- _PYTANIA DO TEKSTU_
(a) Odpowiedz na pytania do tekstu o pogodzie w Nowej Zelandii:
(i) Czym dla wielu podróżników jest Nowa Zelandia?
(ii) Jaka potrafi być tamtejsza pogoda?
(iii) Co decyduje o charakterze wyprawy?
(b) Skopiuj bez zmian fragment tekstu o pogodzie w Nowej Zelandii. Zacznij od miejsca ze słowami „Nowa Zelandia to” i zakończ po słowach „miała Twoja wyprawa.”.

- _FRAGMENT TEKSTU_

━━━━━━

Pogoda i temperatury w Nowej Zelandii – kiedy jechać na wakacje

Zainspiruj się i przeczytaj o podróży swoich marzeń na blogu

Pogoda i temperatury w Nowej Zelandii – kiedy jechać na wakacje

Nowa Zelandia to kraj, który na mapie świata zdaje się leżeć na jego krańcu. Dla wielu podróżników stanowi symbol odległej przygody, dzikiej przyrody i spektakularnych krajobrazów. Ale zanim zaplanujecie lot na Antypody, warto zrozumieć jedno: pogoda w Nowej Zelandii potrafi być kapryśna i zmienna, choć nigdy nie przestaje być fascynująca. To właśnie klimat i sezonowość decydują o tym, jaki charakter będzie miała Twoja wyprawa.

━━━━━━

- _DANE WEJŚCIOWE_
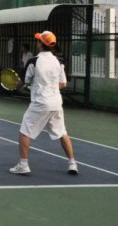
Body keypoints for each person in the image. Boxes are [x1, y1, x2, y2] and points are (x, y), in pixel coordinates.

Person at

━━━━━━

- _WYNIKI ĆWICZENIA_
(a)
(i) Symbolem odległej przygody, dzikiej przyrody i spektakularnych krajobrazów.
(ii) Kapryśna i zmienna, choć nigdy nie przestaje być fascynująca.
(iii) Klimat i sezonowość.

(b)
Nowa Zelandia to kraj, który na mapie świata zdaje się leżeć na jego krańcu. Dla wielu podróżników stanowi symbol odległej przygody, dzikiej przyrody i spektakularnych krajobrazów. Ale zanim zaplanujecie lot na Antypody, warto zrozumieć jedno: pogoda w Nowej Zelandii potrafi być kapryśna i zmienna, choć nigdy nie przestaje być fascynująca. To właśnie klimat i sezonowość decydują o tym, jaki charakter będzie miała Twoja wyprawa.